::: Given data

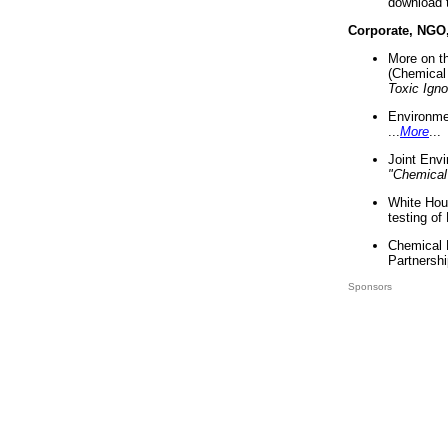
download 
Corporate, NGO
More on t
(Chemical 
Toxic Ign
Environme
...
More
...
Joint Env
"Chemical
White Hou
testing of
Chemical 
Partnershi
Sponsors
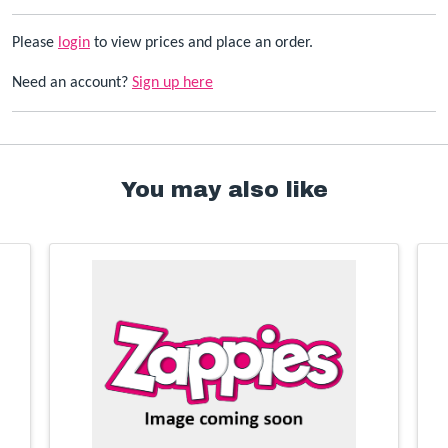
Please
login
to view prices and place an order.
Need an account?
Sign up here
You may also like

::::::

§ **The task**
Apart from the pictures, every line above must be printed exactly.

§ **Response to the task**
download 
Corporate, NGO
More on t
(Chemical 
Toxic Ign
Environme
...
More
...
Joint Env
"Chemical
White Hou
testing of
Chemical 
Partnershi
Sponsors
Please
login
to view prices and place an order.
Need an account?
Sign up here
You may also like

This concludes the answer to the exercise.